After graduating from West High in 1972, he studied at Stanford University, during which he spent a year in Germany. He said he was passionate about his hometown and rarely missed a chance to talk it up with his fellow students.
“I was always talking about Billings, Montana,” he said. “It became kind of a joke. They started calling me the ‘mayor of Montana.’”
Then, when he came back to Billings after having been gone for 20 years, he found himself constantly thinking about how to apply lessons learned in other cities and countries to what he saw in his newly rediscovered hometown.
“For me, travel was always about architecture or Billings, because the two were always intertwined,” he said. And whenever he drove around town with Janna, who would later become his wife, he was fond of pointing to something out the window and saying, “When I’m mayor…”
He and Janna went on to start High Plains Architects in 1999, focusing on sustainable building practices. More recently, they moved into an off-the-grid house in the heart of the city.

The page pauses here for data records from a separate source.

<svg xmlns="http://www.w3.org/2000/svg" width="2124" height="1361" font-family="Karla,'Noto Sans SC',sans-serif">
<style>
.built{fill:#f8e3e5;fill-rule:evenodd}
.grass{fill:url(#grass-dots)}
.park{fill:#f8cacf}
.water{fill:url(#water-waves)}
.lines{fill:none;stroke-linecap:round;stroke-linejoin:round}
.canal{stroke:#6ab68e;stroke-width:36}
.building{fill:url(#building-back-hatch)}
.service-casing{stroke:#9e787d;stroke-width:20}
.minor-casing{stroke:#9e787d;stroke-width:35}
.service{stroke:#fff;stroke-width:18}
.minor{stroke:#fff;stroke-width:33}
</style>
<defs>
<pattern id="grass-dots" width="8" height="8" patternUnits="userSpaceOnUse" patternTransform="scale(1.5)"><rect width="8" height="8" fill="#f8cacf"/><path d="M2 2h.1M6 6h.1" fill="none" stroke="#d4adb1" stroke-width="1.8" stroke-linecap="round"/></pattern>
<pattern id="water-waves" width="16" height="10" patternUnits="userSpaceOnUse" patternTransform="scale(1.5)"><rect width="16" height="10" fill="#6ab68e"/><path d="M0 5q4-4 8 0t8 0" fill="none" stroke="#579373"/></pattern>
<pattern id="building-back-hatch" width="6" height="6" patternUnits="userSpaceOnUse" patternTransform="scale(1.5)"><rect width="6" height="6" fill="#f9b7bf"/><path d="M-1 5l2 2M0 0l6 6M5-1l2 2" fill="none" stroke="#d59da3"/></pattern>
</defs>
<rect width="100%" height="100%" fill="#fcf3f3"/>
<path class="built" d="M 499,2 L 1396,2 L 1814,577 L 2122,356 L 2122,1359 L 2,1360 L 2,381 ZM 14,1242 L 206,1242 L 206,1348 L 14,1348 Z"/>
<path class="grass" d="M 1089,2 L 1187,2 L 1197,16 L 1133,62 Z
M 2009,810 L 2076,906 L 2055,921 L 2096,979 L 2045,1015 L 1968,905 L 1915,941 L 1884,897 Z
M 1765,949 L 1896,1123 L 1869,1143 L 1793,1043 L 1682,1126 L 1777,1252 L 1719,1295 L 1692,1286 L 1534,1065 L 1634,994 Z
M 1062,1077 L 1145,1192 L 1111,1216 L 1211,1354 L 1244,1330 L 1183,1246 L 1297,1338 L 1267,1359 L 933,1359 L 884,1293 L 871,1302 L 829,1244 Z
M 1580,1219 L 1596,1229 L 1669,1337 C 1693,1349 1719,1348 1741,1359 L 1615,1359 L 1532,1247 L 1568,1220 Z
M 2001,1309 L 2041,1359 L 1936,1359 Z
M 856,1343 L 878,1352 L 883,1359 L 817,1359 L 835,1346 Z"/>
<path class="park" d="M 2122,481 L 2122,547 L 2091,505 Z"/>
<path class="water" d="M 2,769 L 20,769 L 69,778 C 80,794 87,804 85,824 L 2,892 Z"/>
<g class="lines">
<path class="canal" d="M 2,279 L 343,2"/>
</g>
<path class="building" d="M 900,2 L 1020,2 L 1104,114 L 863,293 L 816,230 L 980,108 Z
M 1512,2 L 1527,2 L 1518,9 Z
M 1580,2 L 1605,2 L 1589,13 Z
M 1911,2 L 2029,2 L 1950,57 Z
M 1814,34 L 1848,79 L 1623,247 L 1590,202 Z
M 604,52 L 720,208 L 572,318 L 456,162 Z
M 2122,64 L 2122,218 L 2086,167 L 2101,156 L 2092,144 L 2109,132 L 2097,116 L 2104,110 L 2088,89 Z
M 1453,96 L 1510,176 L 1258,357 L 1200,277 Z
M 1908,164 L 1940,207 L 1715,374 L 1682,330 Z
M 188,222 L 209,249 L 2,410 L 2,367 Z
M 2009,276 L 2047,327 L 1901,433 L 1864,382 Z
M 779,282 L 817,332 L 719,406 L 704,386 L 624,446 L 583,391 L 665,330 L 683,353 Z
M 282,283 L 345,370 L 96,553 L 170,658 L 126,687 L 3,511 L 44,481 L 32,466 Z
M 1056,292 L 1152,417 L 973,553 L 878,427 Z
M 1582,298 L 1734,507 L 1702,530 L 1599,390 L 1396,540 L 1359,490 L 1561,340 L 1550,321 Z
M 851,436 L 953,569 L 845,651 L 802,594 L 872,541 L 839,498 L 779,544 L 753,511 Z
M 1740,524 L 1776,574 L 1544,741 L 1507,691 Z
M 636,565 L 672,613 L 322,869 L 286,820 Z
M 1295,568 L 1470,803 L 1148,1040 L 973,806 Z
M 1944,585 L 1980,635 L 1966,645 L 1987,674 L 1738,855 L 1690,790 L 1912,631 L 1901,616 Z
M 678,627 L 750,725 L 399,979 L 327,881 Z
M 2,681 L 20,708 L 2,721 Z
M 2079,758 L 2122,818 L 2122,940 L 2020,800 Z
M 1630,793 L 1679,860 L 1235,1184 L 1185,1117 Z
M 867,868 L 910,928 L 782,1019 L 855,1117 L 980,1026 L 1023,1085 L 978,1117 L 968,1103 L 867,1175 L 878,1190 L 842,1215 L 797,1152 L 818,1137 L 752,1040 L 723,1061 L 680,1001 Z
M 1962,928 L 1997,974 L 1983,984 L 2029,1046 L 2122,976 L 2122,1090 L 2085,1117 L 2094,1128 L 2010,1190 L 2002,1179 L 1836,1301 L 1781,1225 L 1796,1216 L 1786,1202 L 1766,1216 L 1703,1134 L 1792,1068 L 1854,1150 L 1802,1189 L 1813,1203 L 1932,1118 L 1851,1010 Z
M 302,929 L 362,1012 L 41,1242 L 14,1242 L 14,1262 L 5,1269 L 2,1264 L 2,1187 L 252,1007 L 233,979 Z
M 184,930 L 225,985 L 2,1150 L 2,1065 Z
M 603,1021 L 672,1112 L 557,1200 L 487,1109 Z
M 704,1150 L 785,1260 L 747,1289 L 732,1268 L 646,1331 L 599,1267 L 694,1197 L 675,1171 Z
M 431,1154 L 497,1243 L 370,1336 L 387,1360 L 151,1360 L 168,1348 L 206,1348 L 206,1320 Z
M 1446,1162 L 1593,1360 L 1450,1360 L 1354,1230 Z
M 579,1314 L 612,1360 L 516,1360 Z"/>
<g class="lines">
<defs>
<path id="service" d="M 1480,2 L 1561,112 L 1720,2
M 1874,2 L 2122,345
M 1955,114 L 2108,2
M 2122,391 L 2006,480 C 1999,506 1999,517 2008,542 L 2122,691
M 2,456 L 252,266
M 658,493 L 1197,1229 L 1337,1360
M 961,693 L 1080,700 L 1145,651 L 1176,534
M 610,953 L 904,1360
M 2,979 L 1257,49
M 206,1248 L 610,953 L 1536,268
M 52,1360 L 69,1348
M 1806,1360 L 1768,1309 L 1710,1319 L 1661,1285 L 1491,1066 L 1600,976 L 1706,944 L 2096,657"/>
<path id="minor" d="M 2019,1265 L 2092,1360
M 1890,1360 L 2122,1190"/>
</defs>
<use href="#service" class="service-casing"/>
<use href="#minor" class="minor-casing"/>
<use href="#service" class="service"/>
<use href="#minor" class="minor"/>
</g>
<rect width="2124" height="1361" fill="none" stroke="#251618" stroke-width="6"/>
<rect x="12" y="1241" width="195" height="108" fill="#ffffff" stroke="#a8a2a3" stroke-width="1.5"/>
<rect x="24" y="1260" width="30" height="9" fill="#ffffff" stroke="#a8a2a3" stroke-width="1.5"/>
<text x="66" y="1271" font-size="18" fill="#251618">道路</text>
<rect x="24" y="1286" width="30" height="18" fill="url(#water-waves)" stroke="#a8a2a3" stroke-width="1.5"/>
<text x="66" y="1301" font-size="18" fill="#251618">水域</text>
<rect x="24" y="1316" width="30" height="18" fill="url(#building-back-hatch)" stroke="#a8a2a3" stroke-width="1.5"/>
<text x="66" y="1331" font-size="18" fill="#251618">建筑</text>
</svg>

Hafer wants to make Billings a “center of excellence in sustainability,” and he wants to make it a place that locals can’t wait to talk about with visitors or friends in other cities. You see that kind of pride and knowledge of local history in places like Chicago and Portland, he said, and there’s no reason we can’t see that here.
He talks excitedly about overhauling the city’s zoning ordinances, of educating citizens on the value of downtown, high-density development, as opposed to subsidizing costly sprawl on virgin ground. He would also like to reform how the city handles solid waste, to reward people for diverting trash from the landfill.
“The problem is, there’s no direction,” he said. “There’s no commitment.”
He thinks he’s ready to provide both.
“I’m at a point in my life when I figure it’s time,” he said. “I’ve got the energy. I’ve got the interest.”
Essmann, the state legislator who wants to be mayor, did not respond to an interview request, but he laid out four priorities in a press release. He said he wants to complete the so-called Inner Belt Loop; establish a special unit to investigate and prosecute sexual assault cases; revitalize Montana State University Billings; and get the City Council back to playing its core role of setting policy for the city.